Ma also expressed gratitude for Nauru`s support in efforts to secure Taiwan`s participation in international organizations, such as the World Health Assembly and assured Stephen that Taiwan`s ``diplomatic truce`` with the People`s Republic of China would not affect Taipei`s consolidation of ties with existing diplomatic partners.

For his part, Stephen said Nauru would continue to support Taiwan`s participation in international bodies and particularly mentioned the United Nations Framework Convention on Climate Change and expressed interest in bilateral cooperation on fishery development.

In addition, the Nauruan president asked Ma whether it would be possible for Taiwan banks to set up branches in Nauru, a request which the Taiwan president was a matter for Taiwan`s private commercial banks to evaluate themselves.

In the 2000s, Nauru had become a major world center for money laundering and was listed by the inter-governmental Financial Action Task Force on Money Laundering as one of 15 ``non-cooperative`` countries and kept the South Pacific nation on the money laundering black list until 2005 after Nauru had abolished over 400 shell banks.

After the discussion with Stephen, Ma visited the devastated grounds of over a century of phosphate strip mining in the center of the 21 square kilometer island and where the state-owned Nauru Rehab Co is engaged in a project to rehabilitate the environmental ravaged land.

The Taiwan president heard a briefing by a senior executive who explained the importance and progress of the company`s efforts, which began in 1999.

The president ended his state visit in the Nauru Secondary School, where he and Stephen attended an agricultural extension exhibition of the five-person Taiwan`s technical mission under the International Fund for Cooperation and Development together with a School Festival sponsored by the Nauru health and education ministries and IFCD.

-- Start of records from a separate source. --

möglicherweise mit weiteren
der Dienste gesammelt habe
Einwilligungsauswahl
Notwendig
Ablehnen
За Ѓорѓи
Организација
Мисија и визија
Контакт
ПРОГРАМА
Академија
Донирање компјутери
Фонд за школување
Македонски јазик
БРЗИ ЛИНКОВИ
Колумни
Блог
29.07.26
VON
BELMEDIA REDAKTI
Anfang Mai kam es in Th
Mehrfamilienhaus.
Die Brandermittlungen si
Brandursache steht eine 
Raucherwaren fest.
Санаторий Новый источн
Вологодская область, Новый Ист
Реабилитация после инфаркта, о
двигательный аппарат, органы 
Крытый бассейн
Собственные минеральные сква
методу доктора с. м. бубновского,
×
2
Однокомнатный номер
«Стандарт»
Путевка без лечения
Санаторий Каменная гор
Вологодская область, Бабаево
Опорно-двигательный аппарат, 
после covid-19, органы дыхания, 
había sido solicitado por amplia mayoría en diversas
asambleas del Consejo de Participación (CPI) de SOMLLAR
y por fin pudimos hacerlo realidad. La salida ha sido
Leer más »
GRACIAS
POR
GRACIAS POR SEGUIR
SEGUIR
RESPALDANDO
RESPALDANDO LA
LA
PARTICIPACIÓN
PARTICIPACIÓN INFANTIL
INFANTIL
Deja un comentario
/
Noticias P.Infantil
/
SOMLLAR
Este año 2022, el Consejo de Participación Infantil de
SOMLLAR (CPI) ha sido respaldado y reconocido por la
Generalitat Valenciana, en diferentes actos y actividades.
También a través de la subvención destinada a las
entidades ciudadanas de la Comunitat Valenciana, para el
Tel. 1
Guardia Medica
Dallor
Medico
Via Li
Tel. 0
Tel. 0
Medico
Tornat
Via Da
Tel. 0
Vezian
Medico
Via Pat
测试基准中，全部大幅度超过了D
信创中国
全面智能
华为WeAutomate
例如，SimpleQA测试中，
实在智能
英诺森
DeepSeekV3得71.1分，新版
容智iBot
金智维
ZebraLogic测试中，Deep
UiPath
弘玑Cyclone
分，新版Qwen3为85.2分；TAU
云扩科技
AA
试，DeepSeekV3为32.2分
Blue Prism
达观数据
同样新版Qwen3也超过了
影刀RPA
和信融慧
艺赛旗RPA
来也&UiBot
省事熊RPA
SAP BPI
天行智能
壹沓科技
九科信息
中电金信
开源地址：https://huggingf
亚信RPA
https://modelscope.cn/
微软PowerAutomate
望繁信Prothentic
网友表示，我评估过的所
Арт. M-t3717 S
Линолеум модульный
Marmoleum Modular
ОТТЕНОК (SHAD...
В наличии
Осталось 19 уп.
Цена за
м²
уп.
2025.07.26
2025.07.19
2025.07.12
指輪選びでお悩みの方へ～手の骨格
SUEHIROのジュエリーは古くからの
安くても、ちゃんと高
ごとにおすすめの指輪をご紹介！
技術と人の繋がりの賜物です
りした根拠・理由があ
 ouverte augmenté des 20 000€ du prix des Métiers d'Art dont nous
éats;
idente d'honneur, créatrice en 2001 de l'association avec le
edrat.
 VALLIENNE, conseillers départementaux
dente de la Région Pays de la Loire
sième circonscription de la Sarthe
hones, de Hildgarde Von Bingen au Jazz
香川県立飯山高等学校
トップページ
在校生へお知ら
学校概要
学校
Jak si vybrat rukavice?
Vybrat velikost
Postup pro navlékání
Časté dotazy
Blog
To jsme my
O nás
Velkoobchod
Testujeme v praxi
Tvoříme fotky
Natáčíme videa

Ma related that since 2007 Taiwan had been promoting a ``360`` plan that aimed within three years to promote production of six types of agricultural crops so that Nauru could have self-sufficiency and thus ``zero`` imports and that Taiwan`s International Fund for Cooperation and Development was now also joining with Australia`s AUSAID to promote a ``Kitchen for Diabetics`` project.

The Taiwan president said the goals of the campaigns were to promote eating of more fruits and vegetables grown in Nauru and promote a ``Health Diet for a Healthy Life.``

Ma then proceeded to help other Taiwan officials make lunch boxes with fried fish, green beans, tomato and scrambled egg on white rice for the assembled student, faculty and parents and ate lunches together with Stephen and the high school`s students.

The Taiwan president and his entourage departed the Nauru International Airport just before 1 pm (9 am Taiwan time) on a chartered China Airlines Boeing 737-800 for a two - hour flight to Honiara, the capital of the Solomon Islands, where Ma will make a two - day state visit.

Upon his arrival at Honiara International Airport at 1 pm, Ma was greeted both by Prime Minister Derek Sikua of the ruling Liberal Party and a pan piper troupe from Honiara`s St Joseph`s High School attired only in short grass skirts and loin clothes and armed with bows and arrows and spears.